A pre-existing condition would be then you calling up your insurance agent and saying, “I’d like to get collision insurance coverage on my car.” And your insurance agent says, “You’ve never had that before, why would you want it now?” And you say, “Well I just had a wreck, it was my fault, and I want the insurance company to pay for the repairs to my car.” And that’s the exact same thing on pre-existing insurance.

Well, sure, it’s the exact same thing except for the fact that it has nothing in common whatsoever. In fact, this is basically a defense of the individual mandate, though Hudgens doesn’t seem to understand that either.

People with pre-existing conditions aren’t folks trying to scam the system. They’re just people who got sick. And Republicans simply have no realistic plan for allowing them access to affordable health care. This is a problem for the GOP, because unlike the $100-a-plate crowd that tittered at Hudgens’ story, most people understand that pre-existing conditions can happen to anyone. That’s why Obamacare’s requirement for community rating—i.e., for insurance companies to cover people with pre-existing conditions at the same price as anyone else—is so popular. What most people don’t quite understand is that this is what produces the rest of Obamacare too. If insurance companies have to cover people with pre-existing conditions, they’ll go out of business unless they cover everyone else too. That way the entire insurance pool covers the small number who get seriously sick in any given year. So you have to have an individual mandate. But lots of people can’t afford insurance. So if you have an individual mandate, you have to have subsidies for low-income workers. And with that, you have community rating, the individual mandate, and subsidies. And that’s about 90 percent of what Obamacare is.

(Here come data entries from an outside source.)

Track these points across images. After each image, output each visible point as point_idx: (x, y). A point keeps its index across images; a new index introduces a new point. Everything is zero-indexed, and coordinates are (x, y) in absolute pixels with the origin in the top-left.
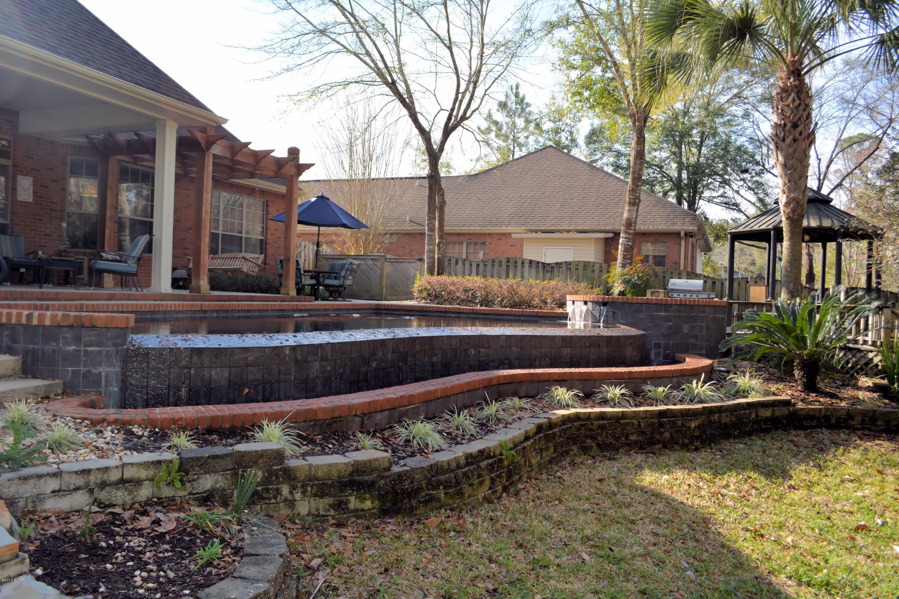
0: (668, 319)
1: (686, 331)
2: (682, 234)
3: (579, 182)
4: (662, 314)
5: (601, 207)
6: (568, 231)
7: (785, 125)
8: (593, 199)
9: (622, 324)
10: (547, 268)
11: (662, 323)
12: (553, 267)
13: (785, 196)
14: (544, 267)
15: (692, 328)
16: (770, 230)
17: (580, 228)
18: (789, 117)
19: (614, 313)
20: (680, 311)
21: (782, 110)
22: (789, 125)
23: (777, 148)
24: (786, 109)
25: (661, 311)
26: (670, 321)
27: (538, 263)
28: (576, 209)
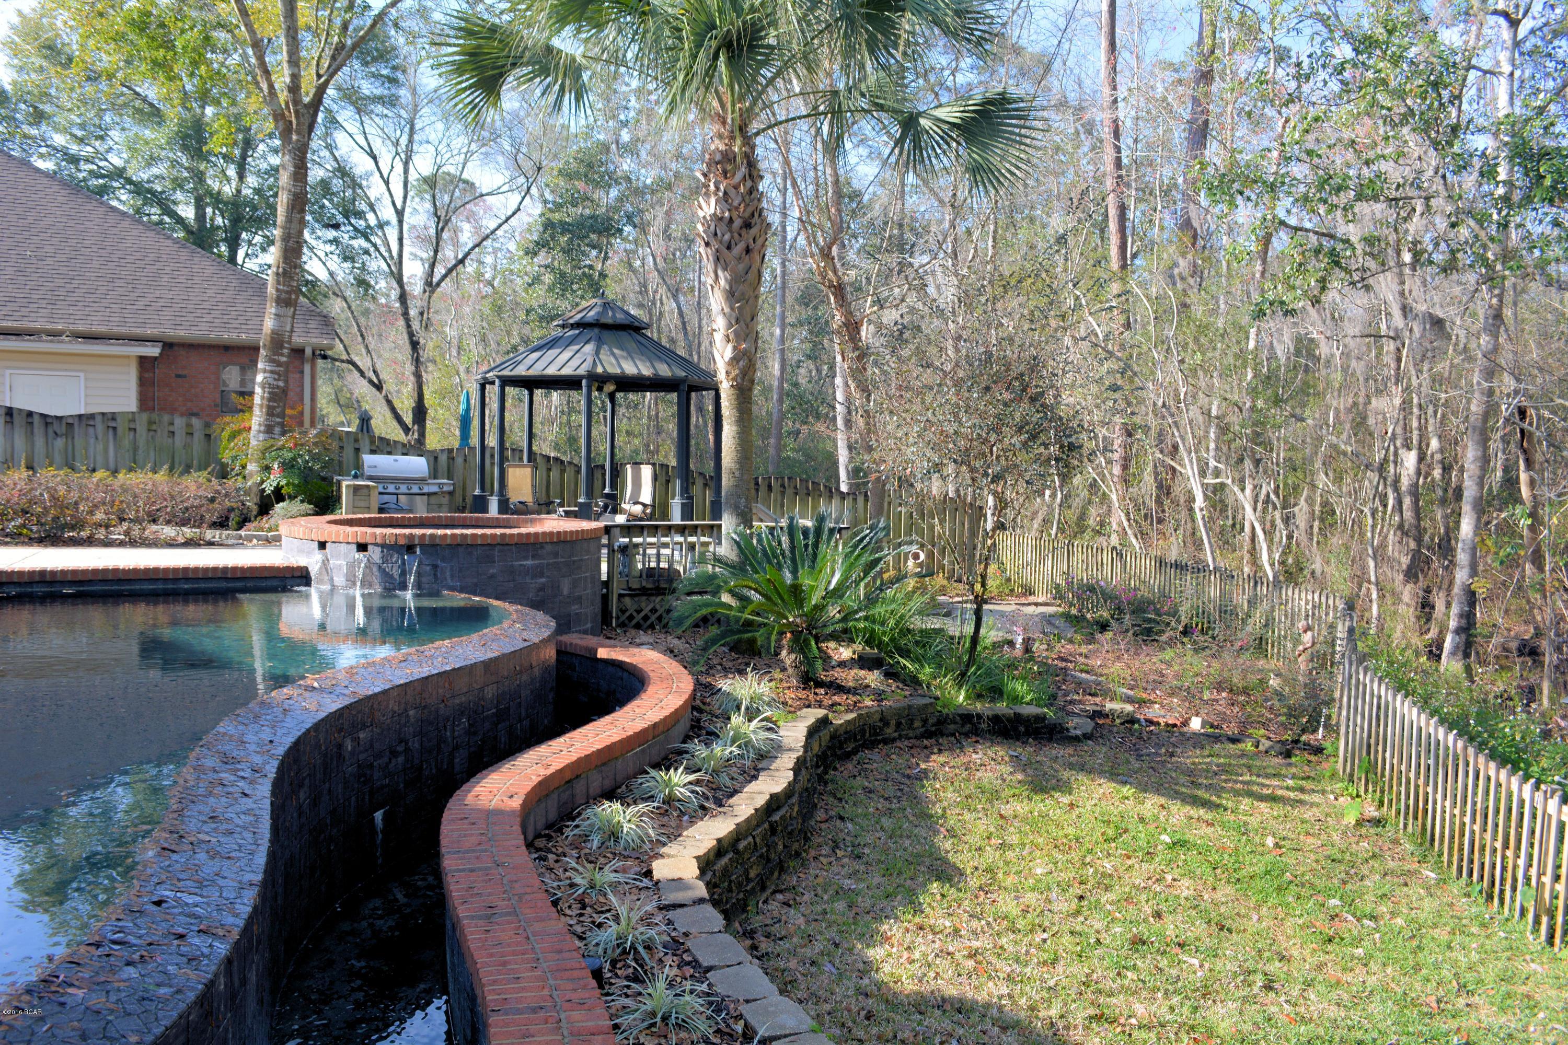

It’s one thing to oppose Obamacare. But Republicans have no realistic alternative. They can blather away about tort reform and HSAs forever, but even low-information voters dimly understand that it’s just blather. Either you’re going to cover sick people or you aren’t. And if you do, you’re going to end up with something that has most of the same features of Obamacare. Smarter Republicans understand this perfectly well, which is why they dance around the issue so manically. They know that their plans don’t actually provide health coverage for much of anyone at all. Dimmer Republicans like Hudgens don’t have a clue, so they just tell dumb stories to well-heeled crowds. I’m not really sure which is worse.